Tips for migrating Logstash to Filebeat on client side

  • Understand how the client and server currently work first by playing around with it.

  • I recommend reading all the relevant files since there are not many (you should ignore all the Filebeat files on the client side for now) (tip: starting with the sdswatch-server.sh and sdswatch-client.sh).
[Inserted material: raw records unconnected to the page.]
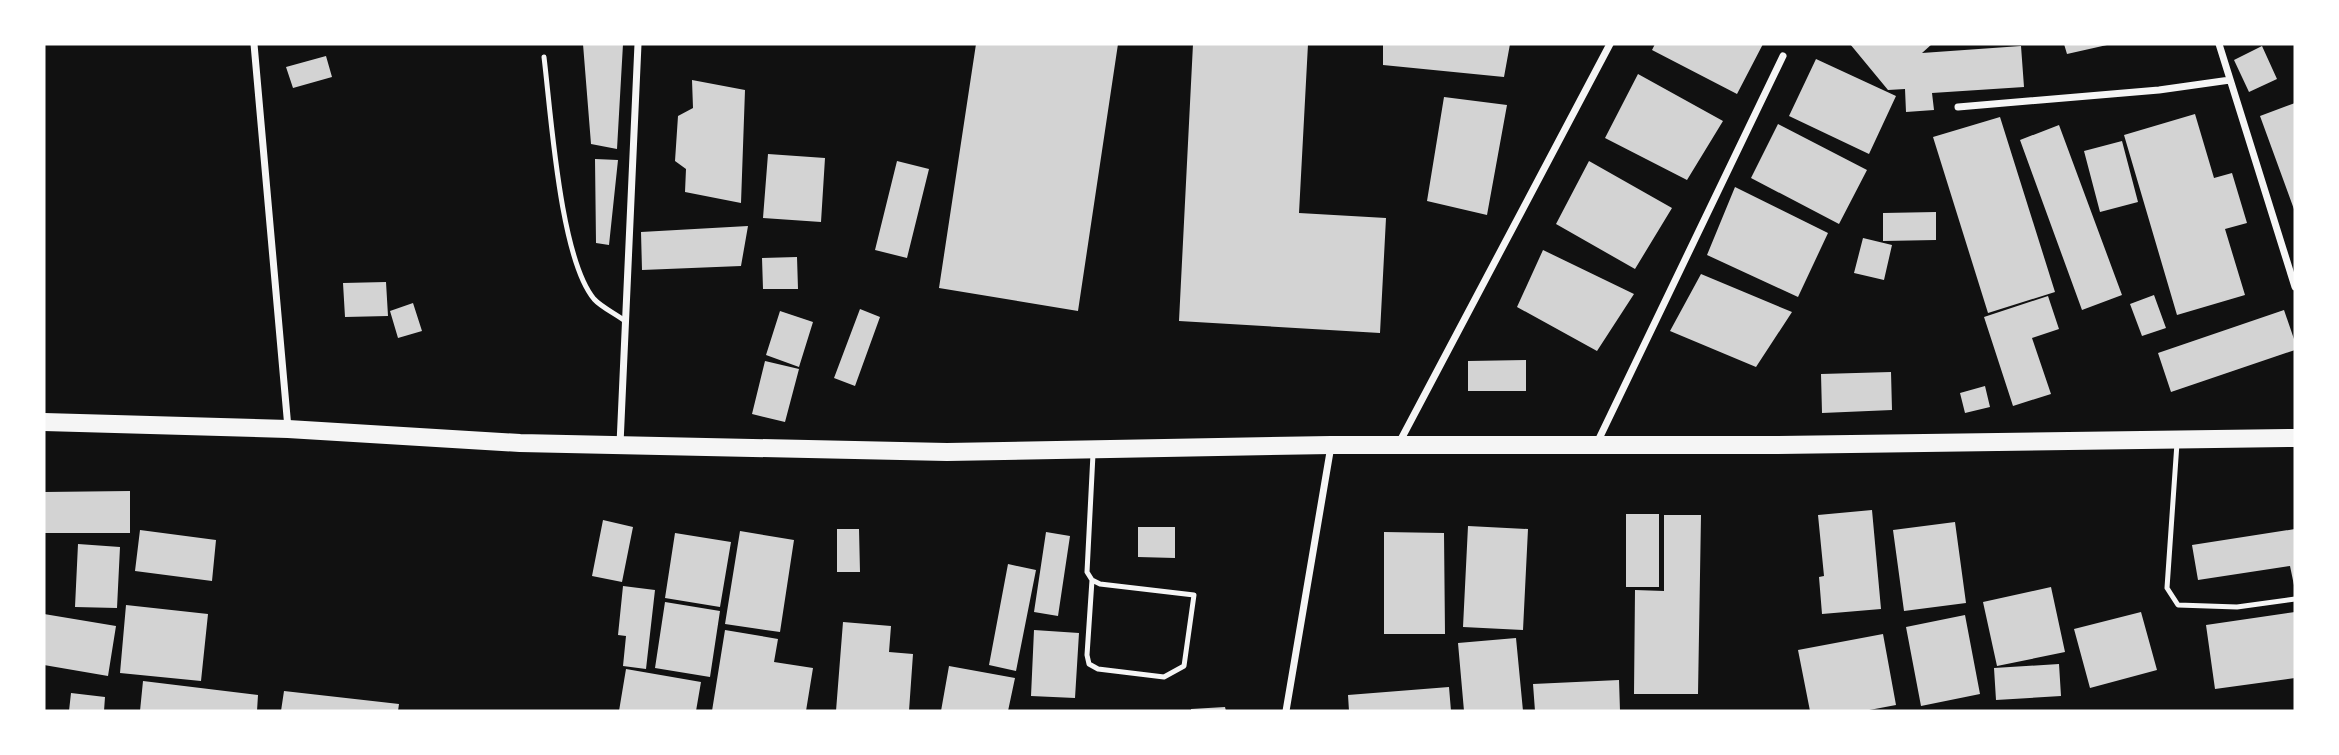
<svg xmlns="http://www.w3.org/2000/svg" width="2339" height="755" viewBox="0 0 2339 755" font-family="'Sofia Sans Condensed',sans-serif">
	<rect width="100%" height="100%" fill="#111"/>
	<path fill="#d3d3d3" d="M583,44h40l-6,105 -26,-5z
		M976,44h142l-40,267 -139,-23z
		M1193,44h115l-9,169 87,5 -6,115 -201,-12z
		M1383,44h127l-6,33 -121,-12z
		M1655,44h108l-26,50 -85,-44z
		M1850,44h82l-10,9 99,-7 3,41 -92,6 2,17 -28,2 -1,-23 -17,1z
		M2064,44h43v1l-40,9z
		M2262,46l15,33 -28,13 -15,-32z
		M326,56l6,21 -39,11 -7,-21z
		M1816,59l80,37 -27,58 -80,-38z
		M1638,74l85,47 -36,59 -82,-42z
		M692,80l53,10 -4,113 -56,-11 1,-23 -11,-8 3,-45 15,-8z
		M1444,97l63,8 -20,110 -60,-14z
		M2295,103v109l-35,-96z
		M2195,114l19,64 18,-5 15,50 -22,6 20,66 -68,20 -53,-180z
		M2000,117l55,175 -67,21 -55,-176z
		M1778,124l89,46 -28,54 -88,-46z
		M2059,125l63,170 -40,15 -62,-170z
		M2122,141l16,61 -38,10 -16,-61z
		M768,154l57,4 -4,64 -58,-4z
		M595,159l23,1 -9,85 -13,-2z
		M897,161l32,8 -22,89 -32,-8z
		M1589,161l83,47 -37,61 -79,-45z
		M1735,187l93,46 -30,64 -91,-42z
		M1936,212v28l-53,1v-28z
		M748,226l-7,40 -99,4 -1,-38z
		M1863,238l29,7 -8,35 -30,-7z
		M1543,250l91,44 -37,57 -80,-44z
		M797,257l1,32h-35l-1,-31z
		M1701,274l91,38 -36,55 -86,-36z
		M386,282l2,34 -43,1 -2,-34z
		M2154,295l12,33 -24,8 -12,-32z
		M2048,296l11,33 -27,9 19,56 -38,12 -29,-89z
		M413,303l9,28 -24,7 -8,-27z
		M860,309l20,8 -25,69 -21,-8z
		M2284,310l11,32v8l-124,42 -13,-39z
		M780,311l33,11 -14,45 -33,-12z
		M1526,360v31h-58v-30z
		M765,361l34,8 -14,53 -33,-8z
		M1891,372l1,38 -70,3 -1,-39z
		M1985,386l5,21 -25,6 -5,-20z
		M130,491v42h-86v-41z
		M1872,510l9,99 -59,5 -3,-37 5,-1 -6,-61z
		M1626,514h33v73h-33z
		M1664,515h37l-3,179h-64l1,-104 29,1z
		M603,520l30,7 -11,55 -30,-6z
		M1955,522l11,81 -62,8 -11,-81z
		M1468,526l60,3 -5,101 -60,-3z
		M1138,527h37v31l-37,-1z
		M837,529h22l1,43h-23z
		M2295,529v61l-5,-24 -92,14 -6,-35z
		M140,530l76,10 -4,41 -77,-10z
		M740,531l54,9 -14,92 -55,-8z
		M1046,532l24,4 -12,80 -24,-4z
		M1384,532l60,1 1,101h-61z
		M675,533l56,9 -11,65 -55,-9z
		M78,544l42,3 -3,61 -42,-1z
		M1008,564l28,6 -20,101 -27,-6z
		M623,586l32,4 -9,79 -23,-3 3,-30 -8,-1z
		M2051,587l14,65 -68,14 -14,-64z
		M665,602l55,9 -10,66 -55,-9z
		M126,605l82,9 -7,67 -81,-8z
		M2141,612l16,58 -67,18 -16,-59z
		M2295,612v66l-80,11 -9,-64z
		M44,614l72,12 -8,50 -64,-11z
		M1965,615l15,79 -59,12 -15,-79z
		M843,622l48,4 -2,26 24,2 -4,57h-73z
		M725,630l53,9 -4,23 39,6 -7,43h-94z
		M1034,630l45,3 -4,65 -44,-2z
		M1883,634l13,71 -32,6h-54l-12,-61z
		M1516,638l7,73h-59l-6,-68z
		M2059,664l2,32 -65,4 -2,-32z
		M949,666l66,12 -7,33h-67z
		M626,669l75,13 -5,29h-77z
		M1619,680l1,31h-85l-2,-27z
		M143,681l115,14 -1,16h-117z
		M1449,687l2,24h-102l-1,-16z
		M284,691l115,13 -1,7h-117z
		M71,693l34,4 -1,14h-35z
		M1225,707l1,4h-35v-2z"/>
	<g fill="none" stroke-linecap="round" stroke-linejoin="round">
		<path stroke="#f5f5f5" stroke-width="5" d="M544,57c7,57 16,201 50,242 7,8 22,15 31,22
			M2177,443l-10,145 11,17 59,2 58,-8
			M1092,580l8,4 94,11 -10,71 -20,11 -66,-8 -9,-5 -2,-9 5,-75 -5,-8 6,-118"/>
		<path stroke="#f5f5f5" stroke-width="7" d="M254,44l34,384
			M2219,44l76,243
			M1958,107l201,-17 71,-10
			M620,444l18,-400
			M1398,445l212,-401
			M1596,445l187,-389
			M1286,711l45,-265"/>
		<path stroke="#f5f5f5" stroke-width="18" d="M44,422l244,7 232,14 427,9 384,-7h441l523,-7"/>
	</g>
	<rect width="2339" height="755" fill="none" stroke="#ffffff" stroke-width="91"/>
</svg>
Try to understand the Logstash configuration file on the client side.

  • When migrating Logstash to Filebeat on the client side, the only thing you need to modify on the server side is the Logstash configuration (just adding a filter block between input block and output block).

  • I recommend trying out Filebeat on your local machine with SDSWatch logs first. Try using Filebeat to scoop up sdswatch logs and send it to console. Then look at the output logs printed in console, and investigate the fields inside the output logs. Then compare it with the assumed input in the current Logstash configuration in SDSWatch-client. Try to play around with Filebeat “add_field” feature and see if you can make the output logs from Filebeat to have the required information.

  • When you figure out how to make the output logs from Filebeat look right, check out filebeat.yml and filebeat-configs that I wrote that are currently in the system or on github. Using these files as a starting point. (Remember to always allow “live reloading” feature so we can always update it during production)

  • I also already wrote a configuration file to create docker container with Filebeat, you may want to log into hysdsops@100.67.32.182 and find the directory /export/home/hysdsops/verdi/share/filebeat-sdswatch-client. filebeat-sdswatch-client is similar to sdswatch-client but it’s for filebeat. However, when I ran it, there was an error that I couldn’t figure out why. This problem prevented me from migrating Logstash to Filebeat during my internship. Error when running Filebeat in docker: /usr/local/bin/docker-entrypoint: line 8: exec: filebeat: not found (I asked one of the people in Elastic forum, you may find it helpful)

  • The filebeat relevant files weren’t tested yet so read it with a grain of salt.